To try to understand the depth of the disagreement, I traveled to the Blue Range Wolf Recovery Area, where Shawna Nelson and John Oakleaf, who work in the Mexican Wolf Recovery Office in Alpine, took me out to look for wolves. The Blue Range is part of the Mogollan plateau, an elevated landscape of pine forests, small lakes and grass lands that resembles Colorado more than the desert most people think of when they hear Arizona. The land is largely federally owned, but ranchers have been here for more than a 100 years. On a bright September day we drove along sweeping meadows where cattle grazed placidly, through stretches of thick timber where the aspens stood out like white signposts among the ponderosa pine. Later, I would travel deeper into a far more rugged part of the range to meet with Hoffman. But as Nelson, Oakleaf and I scanned a tree line on the far side of a swath of open land for the wolf that our radio receiver told us was out there (at least one wolf in each pack wears a radio collar) but that we would never see, the countryside felt oddly balanced between civilized and wild.

I understood something Oakleaf had said earlier: “Wolves more than any other animal symbolize wilderness. The attitude people feel toward them reflects their attitude toward the wilderness. We’ve gone from civilizing the wilderness, which meant getting rid of the wolf, to preserving the wilderness, which means bringing the wolf back.”

For many of the families involved in the civilizing, it amounts to a repudiation of their heritage. It’s not surprising that, in the end, Holaday wasn’t able to convince most ranchers.

But P.A.WS and other advocates were able to convince most Arizonans. Polls showed a majority favored the wolves return, and on that snowy morning in 1998, it happened. Holaday was given a place of honor, along-side Interior Secretary Bruce Babbitt, among others, carrying one of the first wolves to the holding pens. Then, as she always said she would, Holaday disbanded P.A.WS when the wolves were released into the wild.

It would be nice to end the story here. The first wolves bounding back into the snowy forest. But real endings are hardly ever so tidy. The wolves still faced tremendous hostility. Soon after they were released, shootings began. Other wolves got hurt or wandered afield. Only one of the original 11 survived in the wild.

The government released more and, slowly the population began to take hold. At the end of 2006, there were 59 wolves in 11 packs in the recovery Area. Forty-six of those had been born in the wild. “At some point the question changes.
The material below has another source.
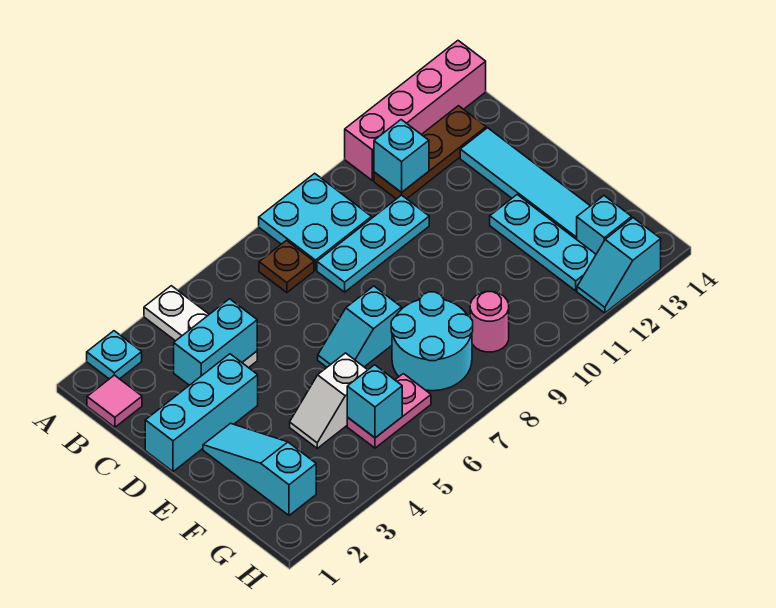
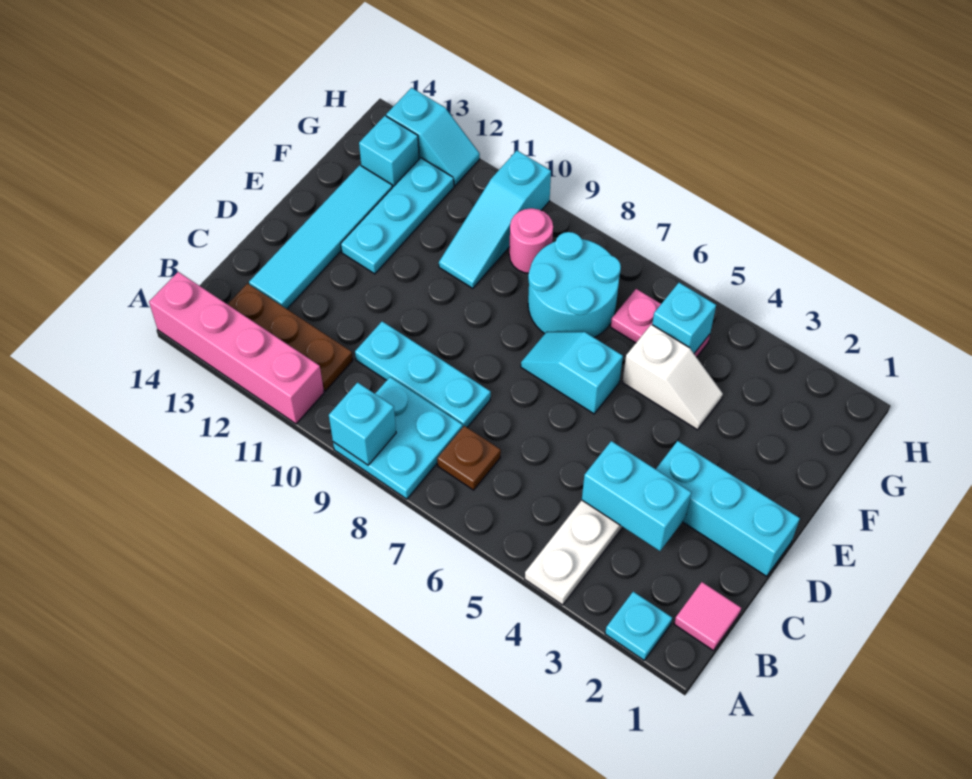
cyan 1x1 brick [374,120,429,193] -> cyan 1x1 brick moved to [329,382,396,465]
cyan 1x3 slope [203,423,316,515] -> cyan 1x3 slope moved to [439,151,551,288]
cyan 1x2 slope [318,286,401,367] -> cyan 1x2 slope turned to [521,332,623,414]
It goes from how do you get rid of the wolves to how do you live with the wolves,” says Oakleaf. “I’m not sure we’re there yet, but I think people are starting to accept that the wolves are here.”
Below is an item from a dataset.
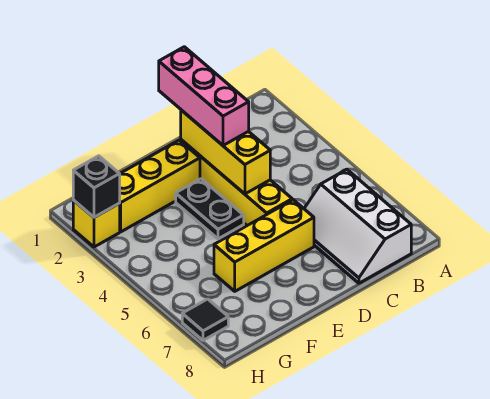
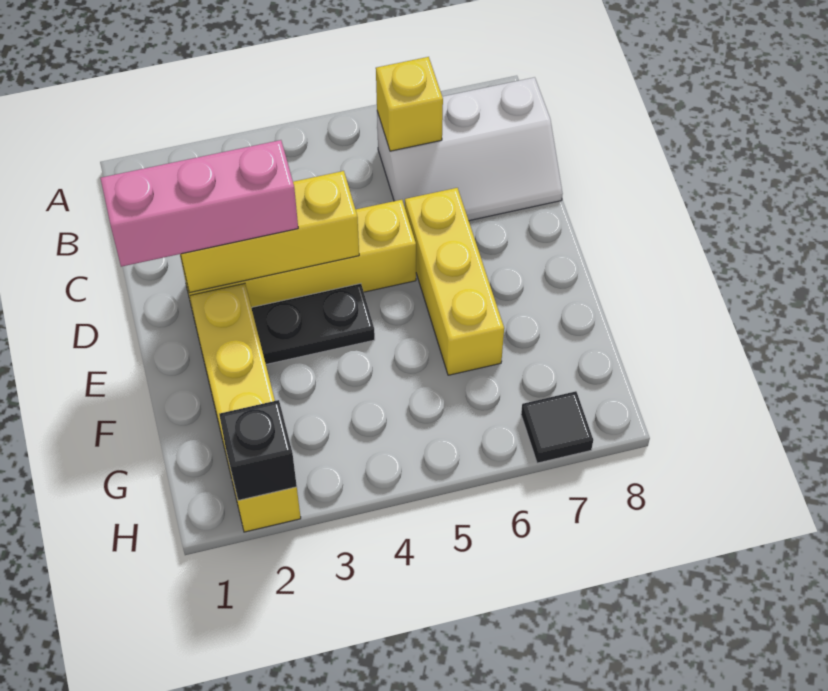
none -> yellow 1x1 brick [376,57,443,151]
Holaday doesn’t get up to the ‘Blue’ much anymore. The drive is a long one, and since her knee was replaced a few years back, she doesn’t feel up to it. Her battered camper with its “Little Red Riding Hood was Wrong” bumper sticker still sits in her driveway, but it’s used only for local trips.

For the first few years after the wolves were reintroduced, however, she camped regularly on Luna Lake just outside of Alpine, traveling with Blizzard, the snow-white half-wolf who has replaced Luke and Jato. She wrote much of her book, The Return of the Mexican Gray Wolf: Back to the Blue, published by the University of Arizona press, in longhand sitting by the lake.

David Bluestein and other friends would join her, and at night, they would put on one of their howling cassettes. Blizzard would start howling, and, eventually, so would they. Sometimes, out of the darkness, in the distance, a wolf would howl back. “That,” Holaday says, “made it all worth it.”